» Text segment:

((

Cassidy-Graham Would End Medicaid Expansion in 2020, Leave Millions of Low-Income Adults Uninsured

Update, September 25: We’ve updated this post.

The latest version of the plan from Senators Bill Cassidy and Lindsey Graham to repeal the Affordable Care Act (ACA) would still end Medicaid expansion in 2020 and make even deeper cuts to Medicaid than prior Republican repeal legislation, such as the Better Care Reconciliation Act (BCRA). Like the BCRA, the latest Cassidy-Graham bill would cap and cut federal funds for all of Medicaid, leading to large and growing cuts in benefits, eligibility, and provider rates.  But unlike the BCRA, which would have let states keep their ACA Medicaid expansions but with much less federal funding, Cassidy-Graham would end the ACA’s Medicaid expansion altogether, ending expansion coverage for more than 11 million newly enrolled low-income adults.  Senator Rob Portman reportedly portrayed the bill as letting states keep their Medicaid expansions if they choose, but that’s not the case.

))

Dataset excerpts:

((

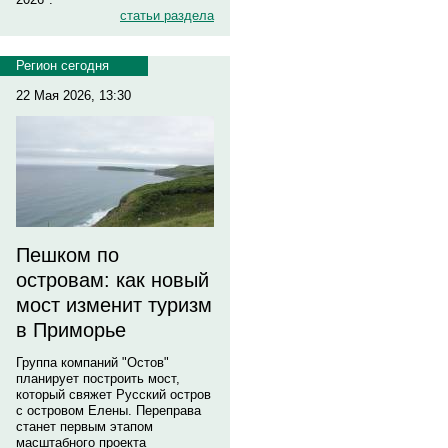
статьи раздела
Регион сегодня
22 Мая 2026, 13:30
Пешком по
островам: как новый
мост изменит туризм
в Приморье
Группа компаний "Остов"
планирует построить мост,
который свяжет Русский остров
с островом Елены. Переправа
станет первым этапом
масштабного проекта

))

» Work instructions:
Pick up the Cassidy-Graham Medicaid text where it stops, and continue it for another paragraph or two.

» Exercise response:
Beginning in 2020, Cassidy-Graham would preclude states from extending Medicaid to adults with incomes below 138 percent of the poverty line — a group that’s now eligible for coverage in states that expanded Medicaid under the ACA. This change actually goes further than BCRA, which the Senate rejected in late July, because it eliminates the state Medicaid expansion. While the BCRA would have effectively ended the expansion over time by phasing out its enhanced funding (at least a 90 percent matching rate on a permanent basis), it would have let states continue their expansions at their regular federal matching rate for Medicaid, on average 57 percent.

Under Cassidy-Graham, expansion states would have to decide whether and how to use the bill’s block grant funding to cover adults who would lose Medicaid eligibility, along with people receiving subsidies in the marketplace.  The latest version of the bill may have changed its formula to calculate the block grant, but it still provides inadequate funding to states. The only way states could continue covering these adults under Medicaid would be to return to an “old way” of expanding coverage through Medicaid waivers, but Cassidy-Graham would bar states from using the large majority of block grant funds for Medicaid.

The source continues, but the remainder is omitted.